# can't change my clock?



## Faucker (Mar 25, 2008)

my two dash buttons stopped working, so I can't change the clock. The only thing that I can do is reset the trip. nothing else works anyone had this happen.:dunno:04 x3


----------



## Fast Bob (Jun 4, 2004)

Not sure about your X3, but on my car, the time must be visible on both the radio display and the OBD panel. With the key in the "number 2" position (just before "START"), push the right-hand dash button to initiate the clock change....I think it`s hours first, then minutes. Turn key to "OFF" , then back on again.


----------



## X3-terrestrial (Aug 27, 2008)

OBD in clock mode
Press right button until the hour start blinking
change with left button


----------



## Faucker (Mar 25, 2008)

Fast Bob said:


> Not sure about your X3, but on my car, the time must be visible on both the radio display and the OBD panel. With the key in the "number 2" position (just before "START"), push the right-hand dash button to initiate the clock change....I think it`s hours first, then minutes. Turn key to "OFF" , then back on again.

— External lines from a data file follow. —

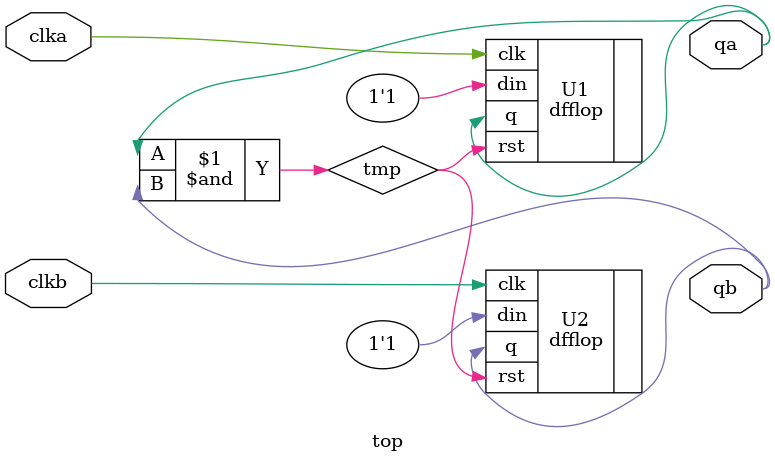
<source format=v>
`include "dfflop.v"
module top (
    input clka, clkb, output qa, qb
);
    wire tmp;
    dfflop U1(.clk(clka), .rst(tmp), .din(1'b1), .q(qa));
    dfflop U2(.clk(clkb), .rst(tmp), .din(1'b1), .q(qb));
    assign tmp  = (qa & qb);
endmodule
</source>
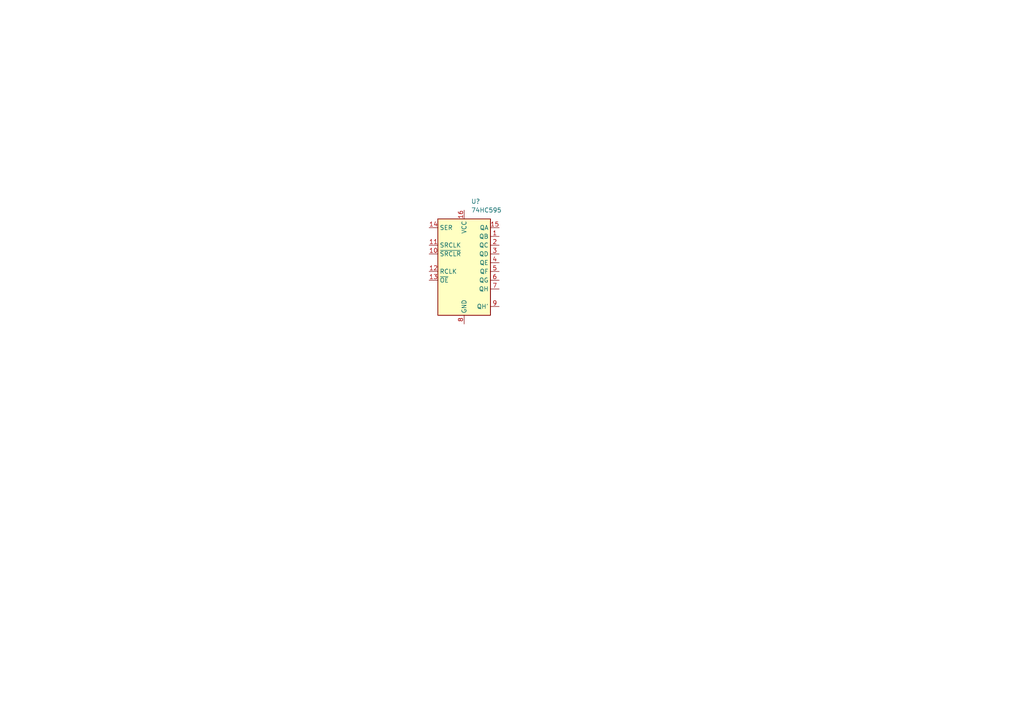
<source format=kicad_sch>
(kicad_sch (version 20211123) (generator eeschema)

  (uuid 4aaff92d-9fa0-420b-bcaf-5809c2c38f76)

  (paper "A4")

  


  (symbol (lib_id "74xx:74HC595") (at 134.62 76.2 0) (unit 1)
    (in_bom yes) (on_board yes) (fields_autoplaced)
    (uuid f32541d9-16a2-4cd1-8ff4-0f6389234657)
    (property "Reference" "U?" (id 0) (at 136.6394 58.42 0)
      (effects (font (size 1.27 1.27)) (justify left))
    )
    (property "Value" "74HC595" (id 1) (at 136.6394 60.96 0)
      (effects (font (size 1.27 1.27)) (justify left))
    )
    (property "Footprint" "" (id 2) (at 134.62 76.2 0)
      (effects (font (size 1.27 1.27)) hide)
    )
    (property "Datasheet" "http://www.ti.com/lit/ds/symlink/sn74hc595.pdf" (id 3) (at 134.62 76.2 0)
      (effects (font (size 1.27 1.27)) hide)
    )
    (pin "1" (uuid 326b7c68-4781-42e9-a4b0-e46a4f6ee0c1))
    (pin "10" (uuid b8d8693c-c471-4a11-a751-4f8980d0e0c1))
    (pin "11" (uuid 0259358a-3440-401c-9e5b-37f92f904026))
    (pin "12" (uuid 0cbcc084-4903-40d6-b378-b3841d10b638))
    (pin "13" (uuid efd222f4-b1c3-467e-9c80-e3b4542dd549))
    (pin "14" (uuid e6b7fd96-8a29-47ff-9e76-8392245b90a7))
    (pin "15" (uuid 5db49f2d-d1bd-420d-9b21-5e2c9cc3765c))
    (pin "16" (uuid 2a809eed-4759-4785-9ce5-51605d3ad93e))
    (pin "2" (uuid 176af2b1-94c3-4745-a718-b1a1b744db73))
    (pin "3" (uuid 82b43337-f906-4305-973e-ecb70f9162b2))
    (pin "4" (uuid b11c3f04-8cda-4f2f-b898-902d18dc49e5))
    (pin "5" (uuid 07162085-1cac-448b-bb3f-c9561cff42c7))
    (pin "6" (uuid 4fe7b288-357d-4740-99a3-7fd9bfe81106))
    (pin "7" (uuid d7ef0732-0f87-470a-9278-9eb11a3aded5))
    (pin "8" (uuid 1d2ec31b-67ec-41c9-b713-f25353a8f007))
    (pin "9" (uuid a22728eb-f1f7-445e-925f-fa6556f506b6))
  )

  (sheet_instances
    (path "/" (page "1"))
  )

  (symbol_instances
    (path "/f32541d9-16a2-4cd1-8ff4-0f6389234657"
      (reference "U?") (unit 1) (value "74HC595") (footprint "")
    )
  )
)

</source>
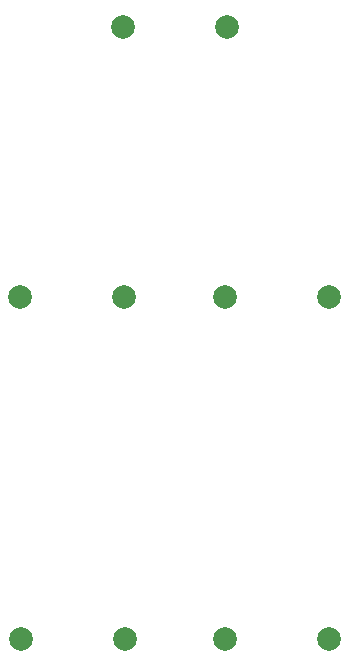
<source format=gbr>
%TF.GenerationSoftware,KiCad,Pcbnew,5.0.2-bee76a0~70~ubuntu18.04.1*%
%TF.CreationDate,2019-03-25T18:17:25+11:00*%
%TF.ProjectId,minimoog,6d696e69-6d6f-46f6-972e-6b696361645f,rev?*%
%TF.SameCoordinates,Original*%
%TF.FileFunction,NonPlated,1,2,NPTH,Drill*%
%TF.FilePolarity,Positive*%
%FSLAX46Y46*%
G04 Gerber Fmt 4.6, Leading zero omitted, Abs format (unit mm)*
G04 Created by KiCad (PCBNEW 5.0.2-bee76a0~70~ubuntu18.04.1) date Mon 25 Mar 2019 18:17:25 AEDT*
%MOMM*%
%LPD*%
G01*
G04 APERTURE LIST*
%TA.AperFunction,ComponentDrill*%
%ADD10C,2.000000*%
%TD*%
G04 APERTURE END LIST*
D10*
%TO.C,RV1*%
X135300000Y-44816000D03*
%TO.C,RV2*%
X126664000Y-96632000D03*
X135464000Y-96632000D03*
%TO.C,RV3*%
X143936000Y-67676000D03*
X152736000Y-67676000D03*
%TO.C,RV4*%
X143936000Y-96632000D03*
X152736000Y-96632000D03*
%TO.C,RV1*%
X144100000Y-44816000D03*
%TO.C,RV8*%
X126624000Y-67676000D03*
X135424000Y-67676000D03*
M02*

</source>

I'll try again and make sure the key is in pos. 2 but I can't even change it in to clock mode. Is there a reset for this?


----------



## Fast Bob (Jun 4, 2004)

Faucker said:


> I'll try again and make sure the key is in pos. 2 but I can't even change it in to clock mode. Is there a reset for this?


Is`nt there a button on the end of your turn signal stalk ? This button toggles thru the OBD functions....


----------



## Faucker (Mar 25, 2008)

Fast Bob said:


> Is`nt there a button on the end of your turn signal stalk ? This button toggles thru the OBD functions....


Thanks. Now I fell like an idiot. I forgot all about changing that first. Yep it worked. I never think to change through that function except at time change which I've only done once before.
:thumbup:


----------